Dell Fans Slowdown Fears With Weak Revenue Forecast
Dell monitors are seen for sale in a store in Manhattan, New York City, on Nov. 24, 2021. Andrew Kelly/Reuters
Reuters
Updated:

Dell Technologies Inc joined rivals in predicting a slowdown as runaway inflation and the darkening economic outlook prompt consumers and businesses to tighten their purse strings, sending its shares down 8 percent in extended trading on Thursday.

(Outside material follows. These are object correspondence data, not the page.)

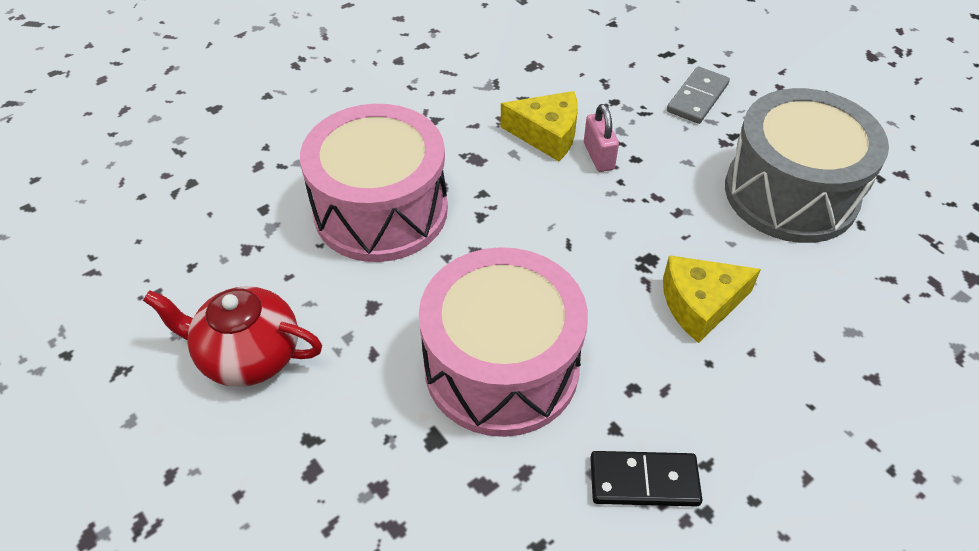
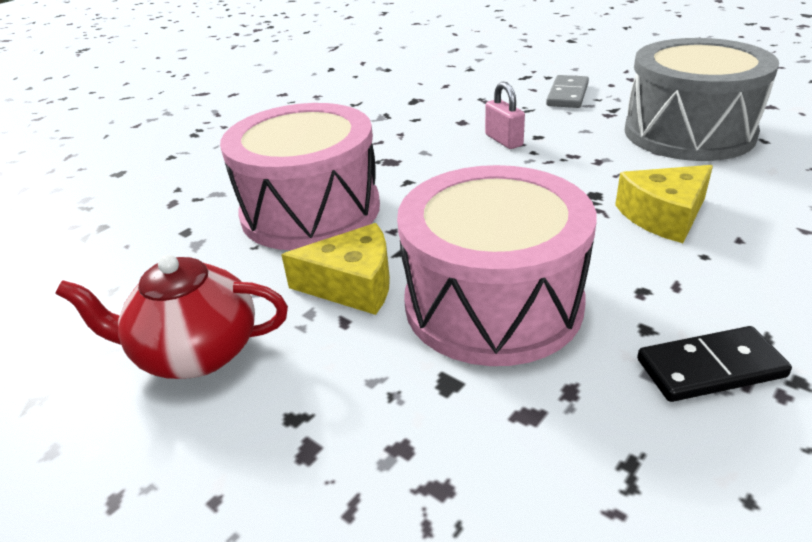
camera: 10 degrees left, 15 degrees down
yellow cheese [500,91,578,161] -> yellow cheese moved to [281,223,390,315]

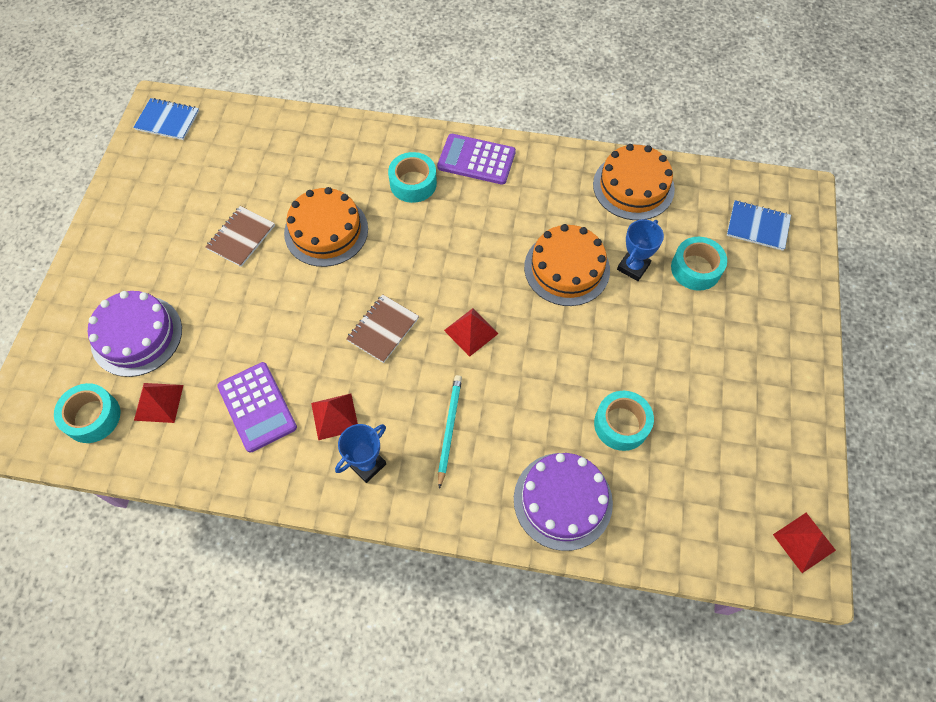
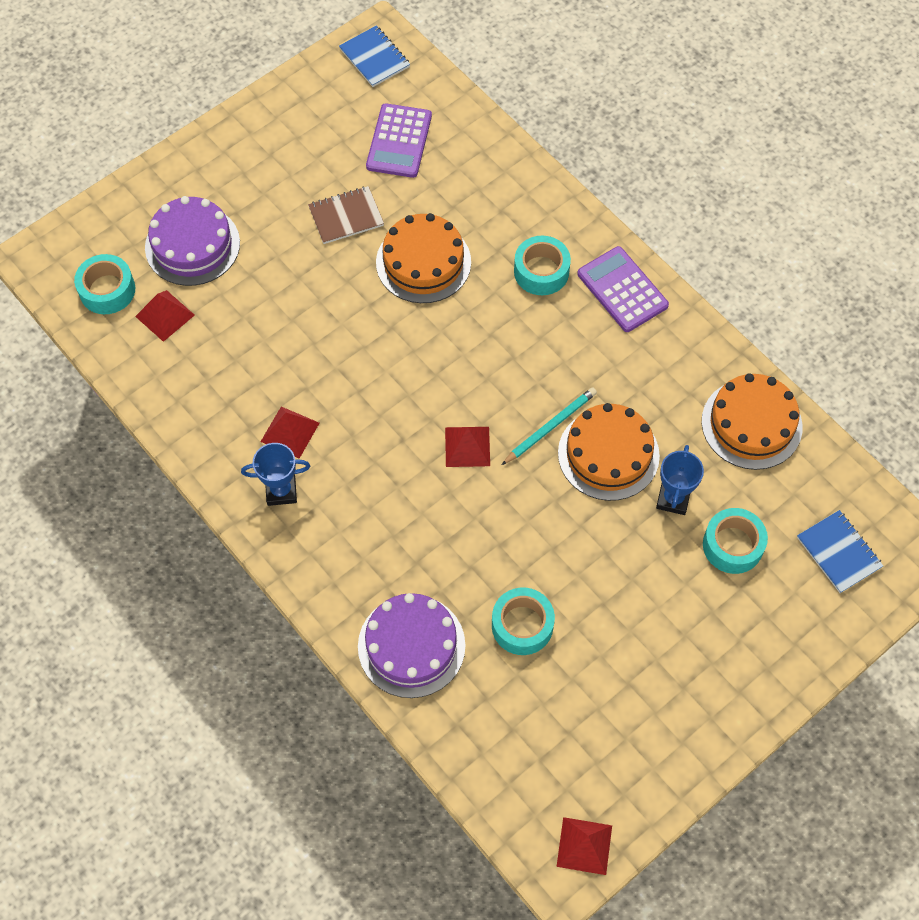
camera: 40 degrees right, 0 degrees up
purple calculator [217,362,297,453] -> purple calculator moved to [366,103,432,178]
brown notebook [346,294,419,363] -> none
turquoise pencil [438,375,462,489] -> turquoise pencil moved to [502,387,597,465]
blue trophy [617,219,664,281] -> blue trophy turned 60 degrees counterclockwise [656,445,704,515]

Industry majors from Intel Corp to Lenovo Group have warned of a slump in the personal computer market after a two-year boom during the pandemic, with research firm Gartner estimating shipments would drop 9.5 percent in 2022.

While Dell’s enterprise-focused business has somewhat made up for the PC slowdown, company executives were cautious about the outlook for the unit that generates nearly half its revenue.

“There’s caution around future hiring, trade-offs within their IT budgets given the macroeconomic uncertainty, customers reducing the size of orders and buying for only immediate requirements,” co-Chief Operating Officer Chuck Whitten said on a post-earnings call.

The company expects third-quarter revenue between $23.8 billion and $25 billion, below the $26.34 billion estimated by analysts, according to Refinitiv data.

Revenue growth in the second quarter was the slowest in more than one and a half years as the company also took a hit from a surge in the dollar and COVID-19 flare-ups in China—its second-largest market.

The stronger dollar has pressured earnings of technology companies from Microsoft Inc to Apple Inc, and will likely continue to be a headache as the Federal Reserve raises interest rates.

Consumer revenue declined 9 percent, but was somewhat offset by a 15 percent jump in the commercial business that benefited from businesses placing orders to gear up the hybrid-work era.

Infrastructure solutions group, home to the company’s storage business, grew 12 percent to $9.5 billion.

Dell reported an adjusted profit of $1.68 per share on revenue of $26.43 billion, which was 9 percent higher.